> _TASKS TO COMPLETE_:
A - Rewrite the paragraph of the text on the CyberTracker name that begins "The word cybernetics is rooted" more briefly, keeping its main facts.
B - Copy the text on the CyberTracker name word for word from "The word cybernetics" to "to cybernetic principles.".

> _SOURCE EXTRACT_:
The name “CyberTracker” refers to the combination of indigenous tracking skills (Tracker) with modern technology (Cyber). CyberTracker combines technology and human expertise in a way that has been recognised internationally as unique and ground-breaking.
The word cybernetics is rooted in the Greek kybernetes, meaning steersman (of a sailboat) or guide. In modern times, the term became widespread since 1948 when Norbert Wiener published his book Cybernetics: Or Control and Communication in the Animal and Machine. It connects control (actions taken to achieve a goal) with communication (information flow between the actor and the environment). Both animals (biological systems) and machines (non-biological or “artificial” systems) can operate according to cybernetic principles.
Cybernetics involves a self-correcting process of positive and negative feedback to achieve a goal, in the same way that animal tracking is a self-correcting process involving positive and negative feedback to find an animal. Tracking is therefore a cybernetic process.
The CyberTracker Tracker Certification system involves a process of positive and negative feedback to achieve a goal and is therefore also a cybernetic process.
Pierre du Plessis, who wrote his Master of Social Science Thesis on the CyberTracker project in the Kalahari, found that the Kalahari San takes great pride in knowing that they played an important role in the development of the CyberTracker software and the importance of their tracking expertise, and that they took ownership of the CyberTracker name as their own. Throughout the Kalahari, the “CyberTrackers” are known and highly regarded within their own communities.
Du Plessis writes: “!Nate and Karoha were key players in the creation of CyberTracker. Louis Liebenberg’s ideas about developing CyberTracker came about through his work with !Nate and Karoha while researching the depth of tracking knowledge in the Kalahari. The two, especially Karoha, also played an integral role in its pilot testing. This is tremendously important to the trackers and has major implications in the way that they have incorporated this technology into their lives, to the extent that they have come to consider themselves ‘CyberTrackers’.
!Nate’s account speak to the ways that he views the technology as representative of the interest and value people have in his knowledge: “Louis came to me! He was looking for someone who knows how to track. He wanted me to work with him to so he could make CyberTracker. He found me at Lone Tree, and he learned that I am the chasing guy for the kudus (persistence hunting). He said, “I want you to teach me how to chase the kudu, and give me the knowledge of the tracks for all of the animals.” So I worked with him and then Louis said he’s going to make this computer, the CyberTracker, with the knowledge of my father, of my mother, of my mother’s mother’s mother. They are going to be the knowledge of my uncles! That is how he made CyberTracker.
Du Plessis continues: “One of the key points reiterated here is that Louis Liebenberg came to !Nate. This allowed !Nate to assume the position of Louis’s teacher. !Nate takes pride in this and is quick to mention it when discussing CyberTracker. The work that they did together led to the development of a technology that utilizes !Nate’s knowledge, while also recognizing that of his ancestors. The knowledge trails of his predecessors are present in the very existence of CyberTracker. Though he has had relatively little interaction with computers, he now has computer software designed specifically for his knowledge that is often regarded as an extension of himself (remember !Nate referring to his ‘knowledge’ as his ‘CyberTracker’). CyberTracker owes its very existence to the world of tracking and, to a degree, has been embraced by the trackers as such. During my fieldwork it was immediately evident that all of the trackers take pride in calling themselves ‘CyberTrackers’.

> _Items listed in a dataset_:
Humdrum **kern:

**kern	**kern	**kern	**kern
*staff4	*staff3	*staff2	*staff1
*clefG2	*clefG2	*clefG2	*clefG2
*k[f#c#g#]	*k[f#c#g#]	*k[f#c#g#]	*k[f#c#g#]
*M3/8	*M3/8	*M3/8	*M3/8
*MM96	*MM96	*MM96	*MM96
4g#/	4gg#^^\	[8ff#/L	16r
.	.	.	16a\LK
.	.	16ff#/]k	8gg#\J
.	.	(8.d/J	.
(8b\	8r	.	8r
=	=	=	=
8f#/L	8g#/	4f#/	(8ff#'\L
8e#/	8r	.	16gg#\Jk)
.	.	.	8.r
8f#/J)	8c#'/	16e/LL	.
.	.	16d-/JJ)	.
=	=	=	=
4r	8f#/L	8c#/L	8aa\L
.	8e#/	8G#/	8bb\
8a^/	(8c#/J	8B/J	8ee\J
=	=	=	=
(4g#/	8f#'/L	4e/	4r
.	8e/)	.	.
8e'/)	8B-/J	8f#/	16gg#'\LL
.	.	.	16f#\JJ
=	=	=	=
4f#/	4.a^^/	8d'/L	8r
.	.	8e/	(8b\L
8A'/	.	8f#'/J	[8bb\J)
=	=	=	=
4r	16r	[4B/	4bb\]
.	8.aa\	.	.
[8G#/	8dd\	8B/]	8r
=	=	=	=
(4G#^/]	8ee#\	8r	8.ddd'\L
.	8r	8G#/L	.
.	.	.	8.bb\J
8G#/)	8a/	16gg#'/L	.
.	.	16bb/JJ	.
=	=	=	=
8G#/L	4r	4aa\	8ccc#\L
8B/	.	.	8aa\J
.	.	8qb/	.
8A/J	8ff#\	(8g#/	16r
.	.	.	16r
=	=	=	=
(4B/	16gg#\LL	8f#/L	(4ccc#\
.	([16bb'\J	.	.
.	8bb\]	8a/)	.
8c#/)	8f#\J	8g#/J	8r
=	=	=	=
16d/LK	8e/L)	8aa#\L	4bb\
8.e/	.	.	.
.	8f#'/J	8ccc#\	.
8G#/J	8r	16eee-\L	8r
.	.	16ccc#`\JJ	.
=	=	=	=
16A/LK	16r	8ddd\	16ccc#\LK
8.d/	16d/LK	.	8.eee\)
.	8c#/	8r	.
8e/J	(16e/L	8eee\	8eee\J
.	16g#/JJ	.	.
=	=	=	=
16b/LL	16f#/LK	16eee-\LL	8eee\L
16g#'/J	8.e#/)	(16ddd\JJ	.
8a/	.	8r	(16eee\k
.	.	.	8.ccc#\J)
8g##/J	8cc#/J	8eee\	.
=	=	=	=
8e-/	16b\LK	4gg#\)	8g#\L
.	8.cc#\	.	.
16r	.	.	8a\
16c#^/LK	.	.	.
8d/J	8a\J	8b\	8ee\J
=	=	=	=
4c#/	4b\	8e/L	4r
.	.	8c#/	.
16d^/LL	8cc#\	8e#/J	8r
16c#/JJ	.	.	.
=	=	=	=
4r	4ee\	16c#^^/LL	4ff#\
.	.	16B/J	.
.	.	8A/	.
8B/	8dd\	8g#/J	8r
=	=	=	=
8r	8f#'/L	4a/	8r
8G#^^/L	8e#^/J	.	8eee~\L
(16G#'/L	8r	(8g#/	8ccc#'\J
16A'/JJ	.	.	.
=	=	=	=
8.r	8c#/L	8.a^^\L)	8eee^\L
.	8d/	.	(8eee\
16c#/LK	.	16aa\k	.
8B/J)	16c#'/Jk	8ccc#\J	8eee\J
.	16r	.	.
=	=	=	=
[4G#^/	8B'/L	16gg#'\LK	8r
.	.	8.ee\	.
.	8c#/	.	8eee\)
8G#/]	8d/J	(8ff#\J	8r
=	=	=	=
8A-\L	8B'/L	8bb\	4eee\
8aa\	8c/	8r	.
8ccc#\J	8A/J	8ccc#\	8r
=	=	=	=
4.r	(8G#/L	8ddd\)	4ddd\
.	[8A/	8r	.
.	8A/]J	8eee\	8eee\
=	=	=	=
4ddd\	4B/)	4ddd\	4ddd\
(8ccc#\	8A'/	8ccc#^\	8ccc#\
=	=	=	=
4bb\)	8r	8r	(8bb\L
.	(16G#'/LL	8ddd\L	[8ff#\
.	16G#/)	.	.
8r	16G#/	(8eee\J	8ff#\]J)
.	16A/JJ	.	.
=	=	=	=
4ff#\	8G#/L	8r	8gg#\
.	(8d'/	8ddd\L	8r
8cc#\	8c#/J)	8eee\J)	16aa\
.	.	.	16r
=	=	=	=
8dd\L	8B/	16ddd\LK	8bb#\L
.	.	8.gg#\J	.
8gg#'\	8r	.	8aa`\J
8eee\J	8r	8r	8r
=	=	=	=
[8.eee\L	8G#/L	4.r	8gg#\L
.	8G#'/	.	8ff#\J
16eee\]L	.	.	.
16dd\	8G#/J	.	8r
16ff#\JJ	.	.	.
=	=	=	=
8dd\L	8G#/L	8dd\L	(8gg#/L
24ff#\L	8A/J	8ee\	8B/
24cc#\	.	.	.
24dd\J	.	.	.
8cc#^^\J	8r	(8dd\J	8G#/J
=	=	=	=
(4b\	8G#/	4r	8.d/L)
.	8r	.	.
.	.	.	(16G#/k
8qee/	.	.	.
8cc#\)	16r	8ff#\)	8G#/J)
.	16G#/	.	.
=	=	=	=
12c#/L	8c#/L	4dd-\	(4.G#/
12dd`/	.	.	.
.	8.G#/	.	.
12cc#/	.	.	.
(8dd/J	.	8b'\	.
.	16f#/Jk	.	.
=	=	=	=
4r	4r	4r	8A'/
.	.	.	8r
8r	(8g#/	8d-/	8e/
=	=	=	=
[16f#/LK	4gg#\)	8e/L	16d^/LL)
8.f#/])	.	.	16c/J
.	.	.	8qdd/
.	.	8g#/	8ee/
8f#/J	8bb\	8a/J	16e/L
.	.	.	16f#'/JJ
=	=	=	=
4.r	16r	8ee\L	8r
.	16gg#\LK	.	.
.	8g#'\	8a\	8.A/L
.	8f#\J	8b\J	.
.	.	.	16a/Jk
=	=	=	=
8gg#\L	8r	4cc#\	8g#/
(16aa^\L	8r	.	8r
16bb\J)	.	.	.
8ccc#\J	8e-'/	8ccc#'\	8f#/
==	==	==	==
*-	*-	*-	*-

> _RESULTS BY TASK_:
A - Cybernetics comes from the Greek kybernetes, meaning steersman (of a sailboat) or guide. The term became widespread after Norbert Wiener published Cybernetics: Or Control and Communication in the Animal and Machine in 1948. It links control, meaning actions taken toward a goal, with communication, meaning the flow of information between the actor and the environment. Both animals and machines can operate on cybernetic principles.

B -
The word cybernetics is rooted in the Greek kybernetes, meaning steersman (of a sailboat) or guide. In modern times, the term became widespread since 1948 when Norbert Wiener published his book Cybernetics: Or Control and Communication in the Animal and Machine. It connects control (actions taken to achieve a goal) with communication (information flow between the actor and the environment). Both animals (biological systems) and machines (non-biological or “artificial” systems) can operate according to cybernetic principles.